_Work request_. Set down the lines below exactly as they stand, please. Go from the first through the one containing "State license, carries".

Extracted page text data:

__________

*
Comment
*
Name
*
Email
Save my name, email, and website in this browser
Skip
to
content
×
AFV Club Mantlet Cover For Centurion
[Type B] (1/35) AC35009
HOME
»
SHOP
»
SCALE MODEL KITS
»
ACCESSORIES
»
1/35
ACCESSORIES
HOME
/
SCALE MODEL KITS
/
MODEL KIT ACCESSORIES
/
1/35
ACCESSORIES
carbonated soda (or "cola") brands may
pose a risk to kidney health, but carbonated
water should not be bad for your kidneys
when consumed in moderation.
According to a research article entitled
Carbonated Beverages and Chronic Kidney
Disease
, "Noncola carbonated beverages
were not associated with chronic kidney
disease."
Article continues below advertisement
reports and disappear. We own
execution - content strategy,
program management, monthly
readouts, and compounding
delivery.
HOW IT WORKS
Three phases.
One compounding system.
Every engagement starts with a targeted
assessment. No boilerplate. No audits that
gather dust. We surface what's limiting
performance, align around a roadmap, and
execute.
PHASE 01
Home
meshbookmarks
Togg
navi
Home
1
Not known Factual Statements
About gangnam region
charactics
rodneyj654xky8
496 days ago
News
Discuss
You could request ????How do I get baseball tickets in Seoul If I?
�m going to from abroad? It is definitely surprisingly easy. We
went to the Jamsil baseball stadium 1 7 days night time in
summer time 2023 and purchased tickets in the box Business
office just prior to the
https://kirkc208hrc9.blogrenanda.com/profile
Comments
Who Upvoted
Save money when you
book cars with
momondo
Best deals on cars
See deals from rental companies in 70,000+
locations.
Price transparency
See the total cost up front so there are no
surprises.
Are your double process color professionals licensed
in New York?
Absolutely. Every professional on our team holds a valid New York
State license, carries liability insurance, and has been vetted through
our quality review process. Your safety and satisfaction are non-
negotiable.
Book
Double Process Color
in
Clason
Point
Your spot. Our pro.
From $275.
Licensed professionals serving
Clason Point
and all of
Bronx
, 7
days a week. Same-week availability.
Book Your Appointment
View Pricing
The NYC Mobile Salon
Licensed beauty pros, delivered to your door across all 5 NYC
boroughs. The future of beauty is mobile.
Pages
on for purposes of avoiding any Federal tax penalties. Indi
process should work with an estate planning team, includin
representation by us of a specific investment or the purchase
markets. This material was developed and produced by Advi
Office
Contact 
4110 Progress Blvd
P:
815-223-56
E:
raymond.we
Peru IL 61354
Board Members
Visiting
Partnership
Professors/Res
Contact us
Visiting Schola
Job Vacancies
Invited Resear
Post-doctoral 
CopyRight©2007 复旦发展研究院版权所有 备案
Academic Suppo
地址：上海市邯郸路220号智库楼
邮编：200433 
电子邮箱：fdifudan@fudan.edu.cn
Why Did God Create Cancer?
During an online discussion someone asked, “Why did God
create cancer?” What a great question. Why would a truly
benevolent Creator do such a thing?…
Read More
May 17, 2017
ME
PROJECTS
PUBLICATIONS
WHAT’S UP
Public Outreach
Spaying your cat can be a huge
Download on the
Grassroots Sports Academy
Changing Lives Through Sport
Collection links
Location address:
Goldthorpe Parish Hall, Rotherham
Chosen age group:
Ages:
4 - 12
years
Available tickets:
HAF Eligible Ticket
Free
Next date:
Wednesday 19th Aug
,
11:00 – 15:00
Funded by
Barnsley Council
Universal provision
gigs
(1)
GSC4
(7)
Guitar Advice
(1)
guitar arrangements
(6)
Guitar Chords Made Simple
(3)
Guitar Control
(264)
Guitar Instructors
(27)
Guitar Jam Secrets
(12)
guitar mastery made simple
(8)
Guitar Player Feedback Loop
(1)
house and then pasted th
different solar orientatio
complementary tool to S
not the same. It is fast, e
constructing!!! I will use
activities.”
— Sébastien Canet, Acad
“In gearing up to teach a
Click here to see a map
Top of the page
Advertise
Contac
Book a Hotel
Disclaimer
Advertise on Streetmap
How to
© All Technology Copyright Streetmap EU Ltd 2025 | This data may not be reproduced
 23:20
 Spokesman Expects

__________

_Answer to this exercise_.
*
Comment
*
Name
*
Email
Save my name, email, and website in this browser
Skip
to
content
×
AFV Club Mantlet Cover For Centurion
[Type B] (1/35) AC35009
HOME
»
SHOP
»
SCALE MODEL KITS
»
ACCESSORIES
»
1/35
ACCESSORIES
HOME
/
SCALE MODEL KITS
/
MODEL KIT ACCESSORIES
/
1/35
ACCESSORIES
carbonated soda (or "cola") brands may
pose a risk to kidney health, but carbonated
water should not be bad for your kidneys
when consumed in moderation.
According to a research article entitled
Carbonated Beverages and Chronic Kidney
Disease
, "Noncola carbonated beverages
were not associated with chronic kidney
disease."
Article continues below advertisement
reports and disappear. We own
execution - content strategy,
program management, monthly
readouts, and compounding
delivery.
HOW IT WORKS
Three phases.
One compounding system.
Every engagement starts with a targeted
assessment. No boilerplate. No audits that
gather dust. We surface what's limiting
performance, align around a roadmap, and
execute.
PHASE 01
Home
meshbookmarks
Togg
navi
Home
1
Not known Factual Statements
About gangnam region
charactics
rodneyj654xky8
496 days ago
News
Discuss
You could request ????How do I get baseball tickets in Seoul If I?
�m going to from abroad? It is definitely surprisingly easy. We
went to the Jamsil baseball stadium 1 7 days night time in
summer time 2023 and purchased tickets in the box Business
office just prior to the
https://kirkc208hrc9.blogrenanda.com/profile
Comments
Who Upvoted
Save money when you
book cars with
momondo
Best deals on cars
See deals from rental companies in 70,000+
locations.
Price transparency
See the total cost up front so there are no
surprises.
Are your double process color professionals licensed
in New York?
Absolutely. Every professional on our team holds a valid New York
State license, carries liability insurance, and has been vetted through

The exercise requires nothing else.